Andrew Sullivan: a post-mortem

I’ve written enough about St. Andrew over the years, the first political writer whose work I followed online, one of the first writers, period (Charles Taylor of Salon was another before I lost interest, for many of the same reasons). I won’t retract this sentence written in 2011: “These days Sullivan exists for me as a metonym for an hour-by-hour mastication of sociopolitical currents: free of id, not without humility, given to boyish crushes on leaders who radiate granitic moderation or, alternately, leaders whose “boldness” he can pimp as contrarianism.”

When The New Republic announced it was going to meet its corporate reward in December, the breathlessness with which he defended his legacy as editor didn’t surprise me. Well, TNR was rancid and dangerous in 1993; it had been since the eighties. To hire an openly gay Englishman with posters of Thatcher and Reagan in his kitchen was an inevitable move, a bit like Hitchens defending the persuasiveness of Doug Feith’s prose during the nadir of Gulf War II. Farce reminding me that it’s farce.

But I didn’t know that during Sullivan’s tenure the tobacco lobby in essence commissioned a hit piece on Bill Clinton’s health care bill:

But it was in 1994 that Andrew Sullivan’s recklessness and media fraud went berserk.

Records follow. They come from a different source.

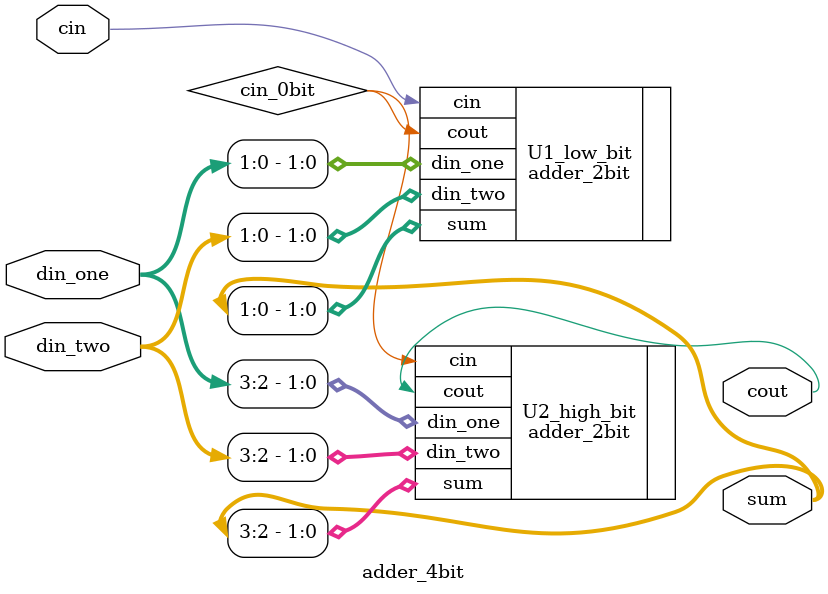
<source format=v>


module adder_4bit(
    input [3 : 0] din_one,  //µÚÒ»¸ö¼ÓÊý
    input [3 : 0] din_two,  //µÚ¶þ¸ö¼ÓÊý
    input cin,              //½øÎ»ÊäÈë
    
    output [3 : 0] sum,     //ºÍÊä³ö
    output cout             //½øÎ»Êä³ö
    );
    
    wire cin_0bit;          //µÍÎ»¼Ó·¨µÄ½øÎ»Êä³ö

//ÊµÀý»¯adder_1bitÊµÏÖµÍÎ»¼Ó·¨    
    adder_2bit U1_low_bit(
        .din_one(din_one[1 : 0]),
        .din_two(din_two[1 : 0]),
        .cin(cin),
        .sum(sum[1 : 0]),
        .cout(cin_0bit)
        );
    
//ÊµÀý»¯adder_1bitÊµÏÖ¸ßÎ»¼Ó·¨       
    adder_2bit U2_high_bit(
        .din_one(din_one[3 : 2]),
        .din_two(din_two[3 : 2]),
        .cin(cin_0bit),
        .sum(sum[3 : 2]),
        .cout(cout)
        );
        

//ÀûÓÃÄ£¿éÊµÀý»¯Óï¾äÊµÏÖ2Î»È«¼Ó²Ù×÷    
endmodule
// END OF adder_4bit.v FILE ***************************************************

    
   
</source>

First, he published a devastating three-part series destroying President Clinton’s universal health care legislation, articles that are generally considered the reason why “Hillarycare” failed to pass. The author, a Republican operative from the right wing Manhattan Institute named Betsy McCaughey, had secretly prepared her articles in cooperation with Philip Morris (much of Hillarycare coverage was to be funded by hiking tobacco taxes). McCaughey’s article, “No Exit,” won for The New Republic that year’s National Magazine Award. However, her articles were complete frauds; not journalism, but the very opposite of journalism: Tobacco industry propaganda designed to kill off health care for Americans in order to protect big tobacco profits.

Mark Ames, author of this story, includes plenty of bloodcurdling links. Read them. A garrulous Catholic who observes the sacrament of Reconciliation with the confessional door open, Sullivan has never stopped apologizing for his stupefying endorsement of every manly thing Bush-Cheney-Rumsfeld said between 2001 and 2003. The Dish’s epigraph was once “Freedom means freedom for everyone,” a typical Cheneyism revered by a man who claims to love Oakeshott and Burke. Read any random post from that dark time. Who the fuck was he trying to be — Bill Kristol’s speechwriter? Sample:

I biked past a rather pathetic figure in Dupont Circle this afternoon. barely old enough to grow a beard, this poor soul was wearing a large cardboard placard: “Ashamed American.” Ashamed. Ashamed of the liberation of a people from an unspeakable tyrant. It’s a form of self-hatred and inverse liberalism that truly boggles the mind.


Blair also spelled out with stunning clarity the absolute vacuousness of the notion that we have been engaged in a “rush to war.” This wasn’t a Churchillian speech. It was a lawyer’s brief, backed by a Christian faith, a faith mocked by many, but a faith that can still see evil where others prefer not to look.

Rereading this shit was dreary — a nerd begging for the quarterback’s attention.

It’s possible Sullivan doesn’t rankle as often these days because he’s got a staff — believe me, I’ll take “A Poem for Sunday” and ruminations on de Chardin over Obama-inspired spittle. Evaluating a fifteen year legacy shouldn’t be reductive. His protean shifts in tempo, tone, and subject never bored me. He was the first to make a living out of this crap. But journalism has taught me first isn’t best.

2 thoughts on “Andrew Sullivan: a post-mortem

    1. He’s committed to the apology as a first principle, although as Arendt once wrote about Christian charity if you have to tell people about it then you’re not being very Christian.